Mysuru: Every time one goes to a restaurant now-a-days, the eyes naturally scans the bill and is shocked to find the CGST and SGST taxes, which was not there earlier. The extra money that one pays burns a hole in the pocket. Added to this are a few more commodities, where the prices are skyrocketing and it is now the turn of the tomato that will make your pocket lighter. The rates of tomato have been steadily going up and the fine quality one in the market costs anywhere between Rs. 50 to Rs. 70 a kg. The smaller varieties cost between Rs. 45 to Rs. 50 and the medium sized tomatoes called the jam tomato in local parlance costs between Rs. 30 to Rs. 40 and the bigger sizes in the same variety between Rs. 40 to Rs. 50.
The pushcart sellers sells it at Rs. 60 to Rs. 70 a kg. In the wholesale market, a crate of tomato weighing between 20 kgs to 24 kgs costs Rs. 800 and in the retail it is sold at Rs. 1,200 a crate.
The Hopcoms, a Government outlet buys the tomatoes at Rs. 49.50 a kg and sells it at Rs. 62 a kg.
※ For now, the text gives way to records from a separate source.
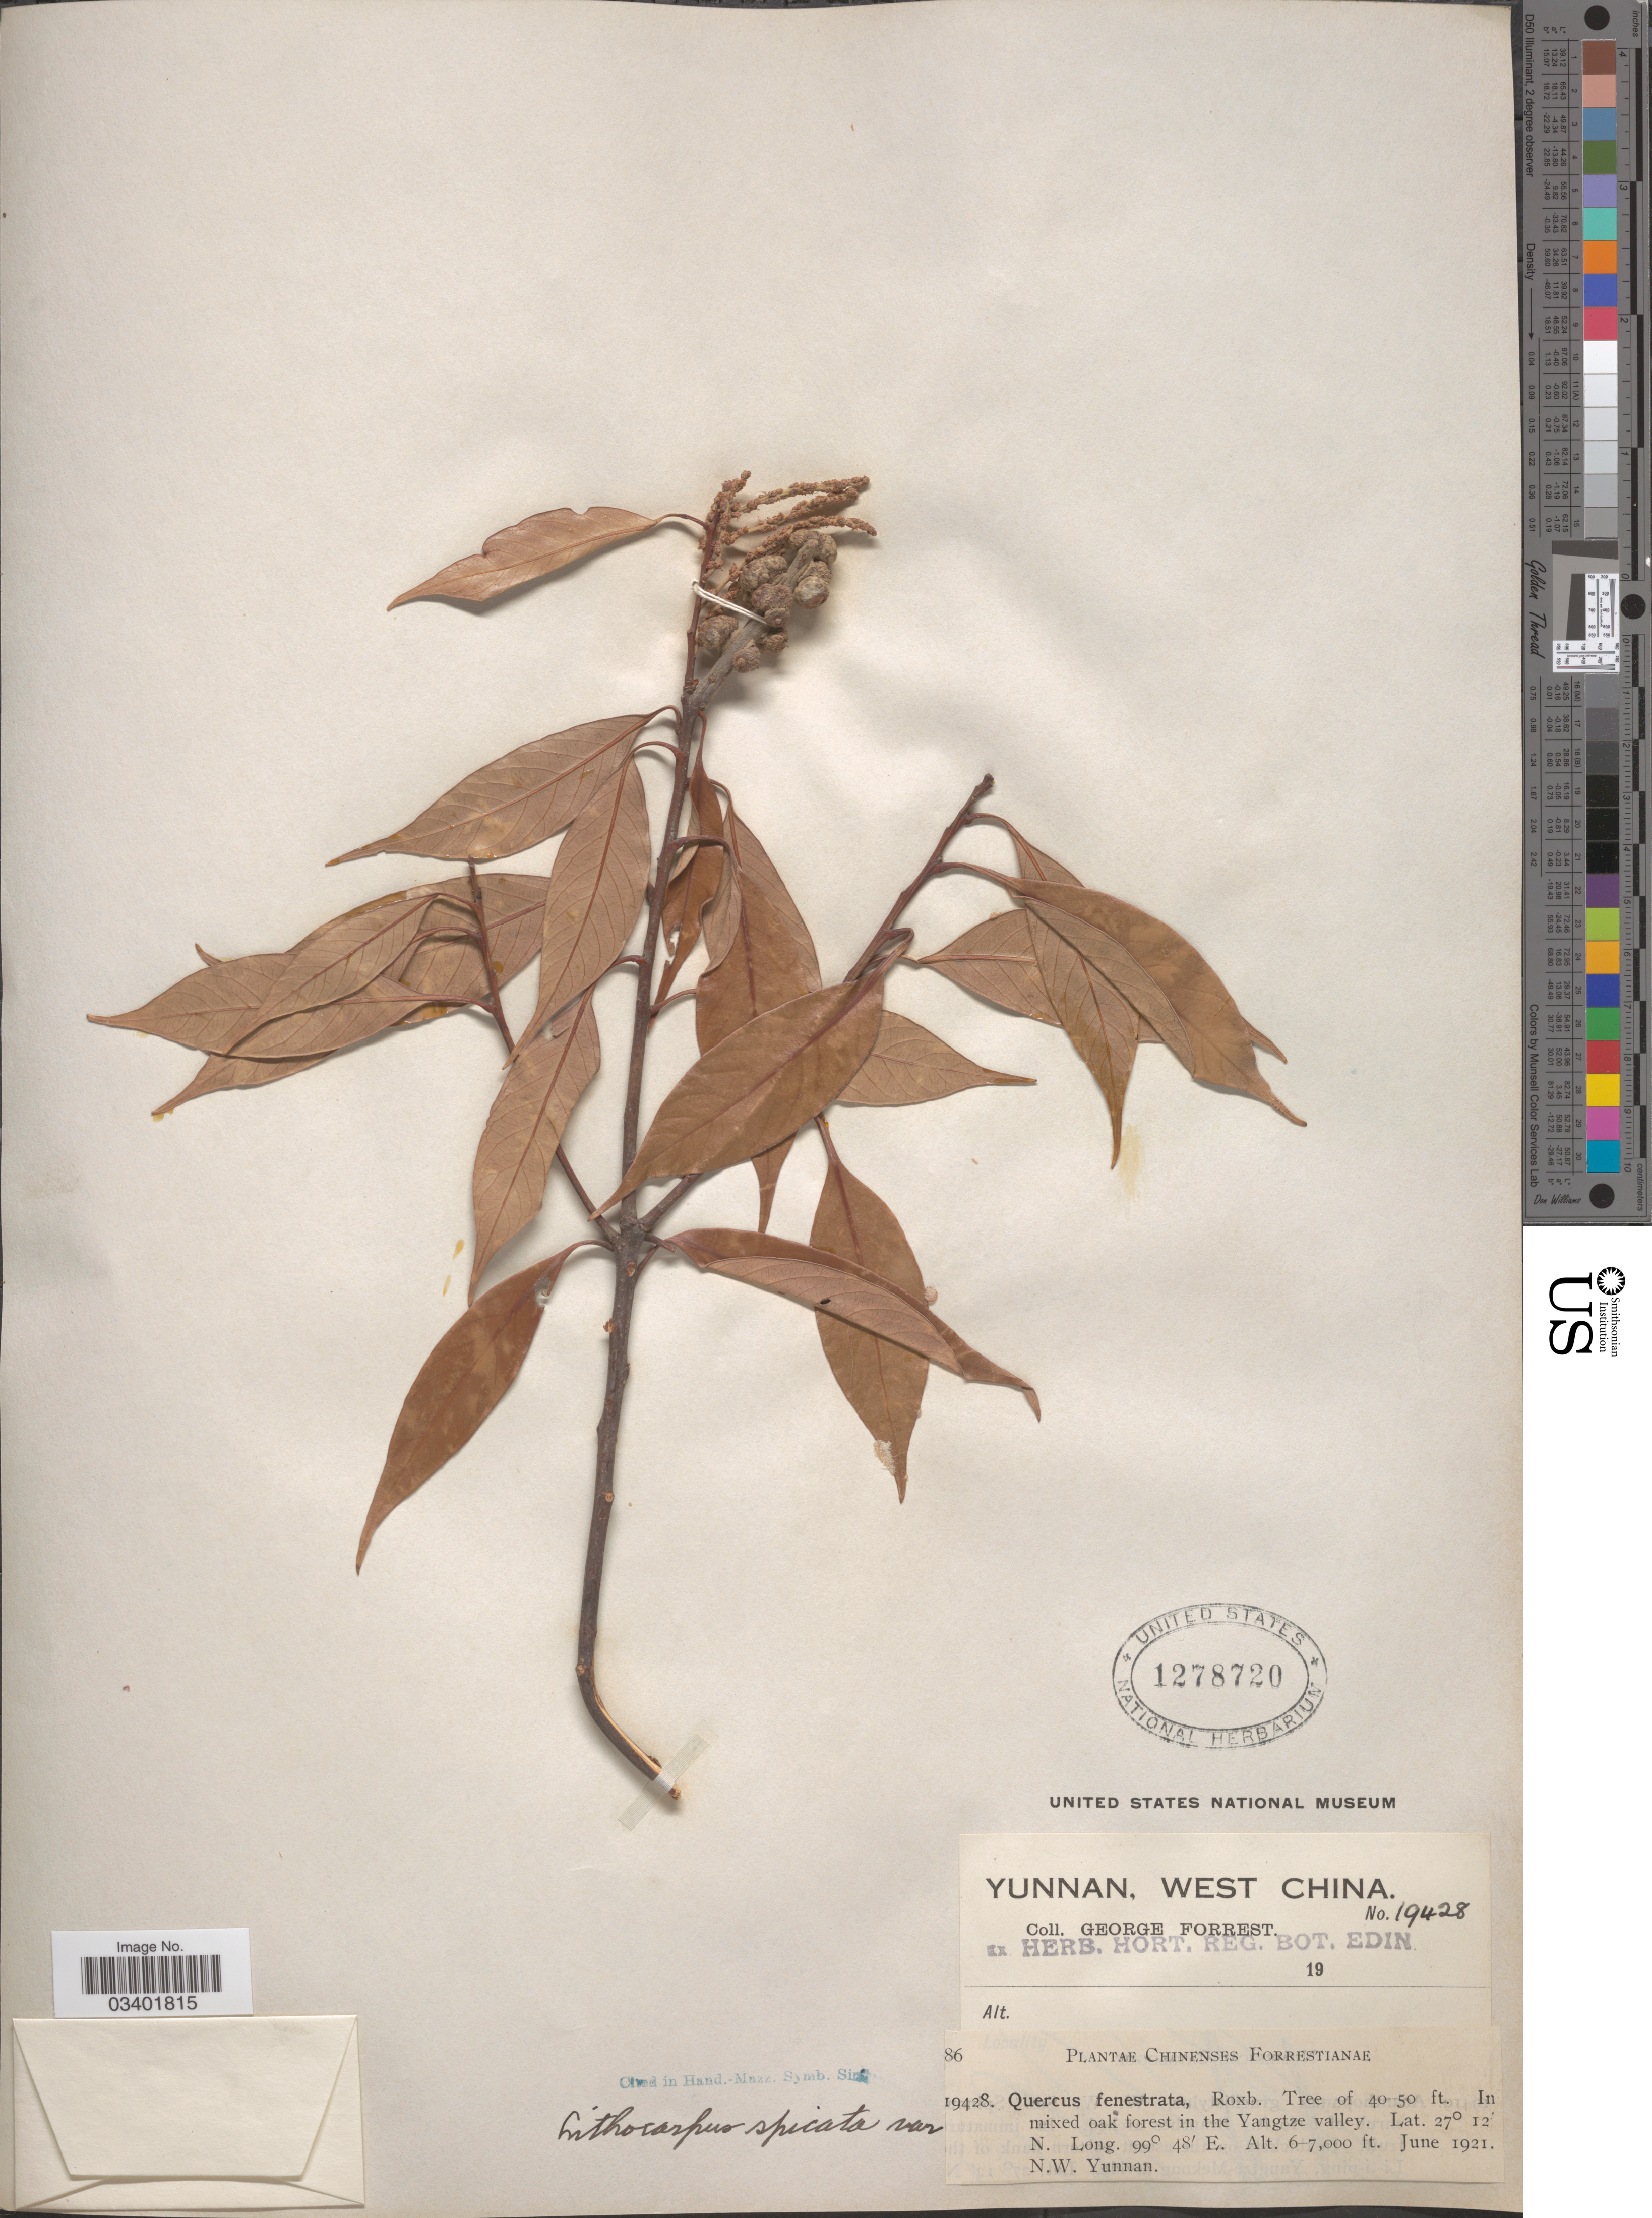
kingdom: Plantae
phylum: Tracheophyta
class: Magnoliopsida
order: Fagales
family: Fagaceae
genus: Lithocarpus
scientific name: Lithocarpus elegans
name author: (Blume) Hatus. ex Soepadmo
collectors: G. Forrest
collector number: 19428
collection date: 1921-06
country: China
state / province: Yunnan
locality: West China, In mixed oak forest in the Yangtze valley. N.W. Yunnan.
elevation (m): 1829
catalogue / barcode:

Asked why they sell it at a higher than market price, the official told Star of Mysore that as it picks up only good quality tomatoes, the prices are higher.
The reason for the tomato prices to go up is due to lack of sufficient rain. Moreover, this crop depends on water, a lot and a few grow it with borewell water, said a trader L.L.B. Ahmad Jaan and added that another reason for the hike is that most of it is exported to Tamil Nadu and Kerala. This results in shortage, which in turn leads to prices going northwards. Savitha, a housewife and a resident of Agrahara, was very stoic when she said that it is inevitable that the prices of vegetable and other commodities at times go up. “However, since the price of tomato has gone up, instead of buying a kg, I buy half a kg,” she said.
Meanwhile, there is good news for beans eaters as prices have crashed from Rs. 80 a kg to Rs. 20 to Rs. 30 a kg. It is being sold at Hopcoms at Rs. 32 a kg.